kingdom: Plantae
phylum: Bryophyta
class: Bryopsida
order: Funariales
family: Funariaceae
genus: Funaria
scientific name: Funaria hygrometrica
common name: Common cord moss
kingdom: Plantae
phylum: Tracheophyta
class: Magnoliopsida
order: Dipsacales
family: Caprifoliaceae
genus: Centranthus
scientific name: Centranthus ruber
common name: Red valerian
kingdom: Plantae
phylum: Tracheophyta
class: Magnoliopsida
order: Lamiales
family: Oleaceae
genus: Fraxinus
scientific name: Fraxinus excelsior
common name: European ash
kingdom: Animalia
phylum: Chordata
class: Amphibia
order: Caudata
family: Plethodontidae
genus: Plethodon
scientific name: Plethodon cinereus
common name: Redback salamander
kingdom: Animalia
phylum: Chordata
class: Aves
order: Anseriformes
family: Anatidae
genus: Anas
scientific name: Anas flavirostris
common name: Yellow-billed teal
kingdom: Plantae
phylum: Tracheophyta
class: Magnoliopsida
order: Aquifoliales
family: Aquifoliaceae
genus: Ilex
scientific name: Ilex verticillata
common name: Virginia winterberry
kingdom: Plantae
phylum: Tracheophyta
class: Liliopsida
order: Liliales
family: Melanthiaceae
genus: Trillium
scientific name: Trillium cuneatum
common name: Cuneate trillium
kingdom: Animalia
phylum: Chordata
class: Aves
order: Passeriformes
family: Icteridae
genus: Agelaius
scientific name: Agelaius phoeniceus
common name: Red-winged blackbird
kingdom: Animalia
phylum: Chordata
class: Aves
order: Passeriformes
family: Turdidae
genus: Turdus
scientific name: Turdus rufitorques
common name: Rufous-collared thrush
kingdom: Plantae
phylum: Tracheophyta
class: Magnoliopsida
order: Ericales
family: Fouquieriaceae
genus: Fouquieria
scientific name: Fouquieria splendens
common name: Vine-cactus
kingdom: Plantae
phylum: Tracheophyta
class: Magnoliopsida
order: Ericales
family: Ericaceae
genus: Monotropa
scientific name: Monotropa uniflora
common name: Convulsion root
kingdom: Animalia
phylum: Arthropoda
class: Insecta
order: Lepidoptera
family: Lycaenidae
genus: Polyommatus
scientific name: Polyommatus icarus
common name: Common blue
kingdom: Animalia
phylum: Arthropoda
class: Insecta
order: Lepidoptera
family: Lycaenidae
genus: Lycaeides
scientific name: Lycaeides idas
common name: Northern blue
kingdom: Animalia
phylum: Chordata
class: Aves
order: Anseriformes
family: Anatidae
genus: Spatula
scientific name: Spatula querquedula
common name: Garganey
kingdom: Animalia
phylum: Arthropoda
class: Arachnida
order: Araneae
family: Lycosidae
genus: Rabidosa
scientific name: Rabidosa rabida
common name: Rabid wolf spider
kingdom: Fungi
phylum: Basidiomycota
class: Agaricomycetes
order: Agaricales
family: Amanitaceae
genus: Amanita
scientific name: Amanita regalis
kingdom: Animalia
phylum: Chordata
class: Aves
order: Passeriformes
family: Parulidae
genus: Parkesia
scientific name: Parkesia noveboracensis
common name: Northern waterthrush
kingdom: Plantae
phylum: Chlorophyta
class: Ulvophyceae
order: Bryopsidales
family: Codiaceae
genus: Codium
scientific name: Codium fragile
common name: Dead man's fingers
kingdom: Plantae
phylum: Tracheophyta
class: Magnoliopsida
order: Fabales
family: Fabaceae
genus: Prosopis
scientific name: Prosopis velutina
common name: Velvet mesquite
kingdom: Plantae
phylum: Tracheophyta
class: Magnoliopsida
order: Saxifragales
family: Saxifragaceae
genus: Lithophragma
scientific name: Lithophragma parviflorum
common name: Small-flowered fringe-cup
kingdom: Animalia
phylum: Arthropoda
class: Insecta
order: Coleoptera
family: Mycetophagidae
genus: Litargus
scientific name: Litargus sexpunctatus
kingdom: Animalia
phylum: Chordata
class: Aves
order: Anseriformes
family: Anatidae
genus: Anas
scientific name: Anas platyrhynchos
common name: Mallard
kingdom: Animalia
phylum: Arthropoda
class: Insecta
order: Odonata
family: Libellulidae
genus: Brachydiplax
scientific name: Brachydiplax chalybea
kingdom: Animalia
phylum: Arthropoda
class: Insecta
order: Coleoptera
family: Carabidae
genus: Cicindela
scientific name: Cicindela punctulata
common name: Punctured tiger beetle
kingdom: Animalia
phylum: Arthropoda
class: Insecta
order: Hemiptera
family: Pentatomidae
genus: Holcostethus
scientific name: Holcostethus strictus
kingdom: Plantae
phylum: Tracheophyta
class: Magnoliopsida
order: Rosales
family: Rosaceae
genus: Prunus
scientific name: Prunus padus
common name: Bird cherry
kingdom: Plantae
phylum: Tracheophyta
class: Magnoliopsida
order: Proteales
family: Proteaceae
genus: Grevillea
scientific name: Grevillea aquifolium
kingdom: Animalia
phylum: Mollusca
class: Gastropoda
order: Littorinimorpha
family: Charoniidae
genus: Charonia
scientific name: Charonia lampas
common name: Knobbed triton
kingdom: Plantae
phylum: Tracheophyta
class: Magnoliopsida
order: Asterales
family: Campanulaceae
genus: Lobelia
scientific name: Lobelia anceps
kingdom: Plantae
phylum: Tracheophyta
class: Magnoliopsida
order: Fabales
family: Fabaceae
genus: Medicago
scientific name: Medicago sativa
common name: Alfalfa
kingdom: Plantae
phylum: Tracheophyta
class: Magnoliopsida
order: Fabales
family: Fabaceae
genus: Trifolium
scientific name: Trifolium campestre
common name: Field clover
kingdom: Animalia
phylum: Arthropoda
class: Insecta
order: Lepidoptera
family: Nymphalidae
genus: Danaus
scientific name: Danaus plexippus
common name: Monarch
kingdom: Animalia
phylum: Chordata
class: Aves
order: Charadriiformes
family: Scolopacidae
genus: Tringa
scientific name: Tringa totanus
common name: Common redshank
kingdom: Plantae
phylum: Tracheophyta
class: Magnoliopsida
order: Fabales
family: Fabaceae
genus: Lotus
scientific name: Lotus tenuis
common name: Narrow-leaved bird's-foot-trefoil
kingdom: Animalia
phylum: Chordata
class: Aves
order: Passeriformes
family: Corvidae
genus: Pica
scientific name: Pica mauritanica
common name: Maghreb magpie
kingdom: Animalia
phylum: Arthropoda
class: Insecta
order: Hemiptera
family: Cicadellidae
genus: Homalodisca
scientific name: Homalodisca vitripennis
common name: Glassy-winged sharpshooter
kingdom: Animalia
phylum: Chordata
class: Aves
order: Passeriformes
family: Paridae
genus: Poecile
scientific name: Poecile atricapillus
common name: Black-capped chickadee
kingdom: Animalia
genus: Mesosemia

____________

Copy every line of the material above, unchanged and in the same order.

kingdom: Plantae
phylum: Bryophyta
class: Bryopsida
order: Funariales
family: Funariaceae
genus: Funaria
scientific name: Funaria hygrometrica
common name: Common cord moss
kingdom: Plantae
phylum: Tracheophyta
class: Magnoliopsida
order: Dipsacales
family: Caprifoliaceae
genus: Centranthus
scientific name: Centranthus ruber
common name: Red valerian
kingdom: Plantae
phylum: Tracheophyta
class: Magnoliopsida
order: Lamiales
family: Oleaceae
genus: Fraxinus
scientific name: Fraxinus excelsior
common name: European ash
kingdom: Animalia
phylum: Chordata
class: Amphibia
order: Caudata
family: Plethodontidae
genus: Plethodon
scientific name: Plethodon cinereus
common name: Redback salamander
kingdom: Animalia
phylum: Chordata
class: Aves
order: Anseriformes
family: Anatidae
genus: Anas
scientific name: Anas flavirostris
common name: Yellow-billed teal
kingdom: Plantae
phylum: Tracheophyta
class: Magnoliopsida
order: Aquifoliales
family: Aquifoliaceae
genus: Ilex
scientific name: Ilex verticillata
common name: Virginia winterberry
kingdom: Plantae
phylum: Tracheophyta
class: Liliopsida
order: Liliales
family: Melanthiaceae
genus: Trillium
scientific name: Trillium cuneatum
common name: Cuneate trillium
kingdom: Animalia
phylum: Chordata
class: Aves
order: Passeriformes
family: Icteridae
genus: Agelaius
scientific name: Agelaius phoeniceus
common name: Red-winged blackbird
kingdom: Animalia
phylum: Chordata
class: Aves
order: Passeriformes
family: Turdidae
genus: Turdus
scientific name: Turdus rufitorques
common name: Rufous-collared thrush
kingdom: Plantae
phylum: Tracheophyta
class: Magnoliopsida
order: Ericales
family: Fouquieriaceae
genus: Fouquieria
scientific name: Fouquieria splendens
common name: Vine-cactus
kingdom: Plantae
phylum: Tracheophyta
class: Magnoliopsida
order: Ericales
family: Ericaceae
genus: Monotropa
scientific name: Monotropa uniflora
common name: Convulsion root
kingdom: Animalia
phylum: Arthropoda
class: Insecta
order: Lepidoptera
family: Lycaenidae
genus: Polyommatus
scientific name: Polyommatus icarus
common name: Common blue
kingdom: Animalia
phylum: Arthropoda
class: Insecta
order: Lepidoptera
family: Lycaenidae
genus: Lycaeides
scientific name: Lycaeides idas
common name: Northern blue
kingdom: Animalia
phylum: Chordata
class: Aves
order: Anseriformes
family: Anatidae
genus: Spatula
scientific name: Spatula querquedula
common name: Garganey
kingdom: Animalia
phylum: Arthropoda
class: Arachnida
order: Araneae
family: Lycosidae
genus: Rabidosa
scientific name: Rabidosa rabida
common name: Rabid wolf spider
kingdom: Fungi
phylum: Basidiomycota
class: Agaricomycetes
order: Agaricales
family: Amanitaceae
genus: Amanita
scientific name: Amanita regalis
kingdom: Animalia
phylum: Chordata
class: Aves
order: Passeriformes
family: Parulidae
genus: Parkesia
scientific name: Parkesia noveboracensis
common name: Northern waterthrush
kingdom: Plantae
phylum: Chlorophyta
class: Ulvophyceae
order: Bryopsidales
family: Codiaceae
genus: Codium
scientific name: Codium fragile
common name: Dead man's fingers
kingdom: Plantae
phylum: Tracheophyta
class: Magnoliopsida
order: Fabales
family: Fabaceae
genus: Prosopis
scientific name: Prosopis velutina
common name: Velvet mesquite
kingdom: Plantae
phylum: Tracheophyta
class: Magnoliopsida
order: Saxifragales
family: Saxifragaceae
genus: Lithophragma
scientific name: Lithophragma parviflorum
common name: Small-flowered fringe-cup
kingdom: Animalia
phylum: Arthropoda
class: Insecta
order: Coleoptera
family: Mycetophagidae
genus: Litargus
scientific name: Litargus sexpunctatus
kingdom: Animalia
phylum: Chordata
class: Aves
order: Anseriformes
family: Anatidae
genus: Anas
scientific name: Anas platyrhynchos
common name: Mallard
kingdom: Animalia
phylum: Arthropoda
class: Insecta
order: Odonata
family: Libellulidae
genus: Brachydiplax
scientific name: Brachydiplax chalybea
kingdom: Animalia
phylum: Arthropoda
class: Insecta
order: Coleoptera
family: Carabidae
genus: Cicindela
scientific name: Cicindela punctulata
common name: Punctured tiger beetle
kingdom: Animalia
phylum: Arthropoda
class: Insecta
order: Hemiptera
family: Pentatomidae
genus: Holcostethus
scientific name: Holcostethus strictus
kingdom: Plantae
phylum: Tracheophyta
class: Magnoliopsida
order: Rosales
family: Rosaceae
genus: Prunus
scientific name: Prunus padus
common name: Bird cherry
kingdom: Plantae
phylum: Tracheophyta
class: Magnoliopsida
order: Proteales
family: Proteaceae
genus: Grevillea
scientific name: Grevillea aquifolium
kingdom: Animalia
phylum: Mollusca
class: Gastropoda
order: Littorinimorpha
family: Charoniidae
genus: Charonia
scientific name: Charonia lampas
common name: Knobbed triton
kingdom: Plantae
phylum: Tracheophyta
class: Magnoliopsida
order: Asterales
family: Campanulaceae
genus: Lobelia
scientific name: Lobelia anceps
kingdom: Plantae
phylum: Tracheophyta
class: Magnoliopsida
order: Fabales
family: Fabaceae
genus: Medicago
scientific name: Medicago sativa
common name: Alfalfa
kingdom: Plantae
phylum: Tracheophyta
class: Magnoliopsida
order: Fabales
family: Fabaceae
genus: Trifolium
scientific name: Trifolium campestre
common name: Field clover
kingdom: Animalia
phylum: Arthropoda
class: Insecta
order: Lepidoptera
family: Nymphalidae
genus: Danaus
scientific name: Danaus plexippus
common name: Monarch
kingdom: Animalia
phylum: Chordata
class: Aves
order: Charadriiformes
family: Scolopacidae
genus: Tringa
scientific name: Tringa totanus
common name: Common redshank
kingdom: Plantae
phylum: Tracheophyta
class: Magnoliopsida
order: Fabales
family: Fabaceae
genus: Lotus
scientific name: Lotus tenuis
common name: Narrow-leaved bird's-foot-trefoil
kingdom: Animalia
phylum: Chordata
class: Aves
order: Passeriformes
family: Corvidae
genus: Pica
scientific name: Pica mauritanica
common name: Maghreb magpie
kingdom: Animalia
phylum: Arthropoda
class: Insecta
order: Hemiptera
family: Cicadellidae
genus: Homalodisca
scientific name: Homalodisca vitripennis
common name: Glassy-winged sharpshooter
kingdom: Animalia
phylum: Chordata
class: Aves
order: Passeriformes
family: Paridae
genus: Poecile
scientific name: Poecile atricapillus
common name: Black-capped chickadee
kingdom: Animalia
genus: Mesosemia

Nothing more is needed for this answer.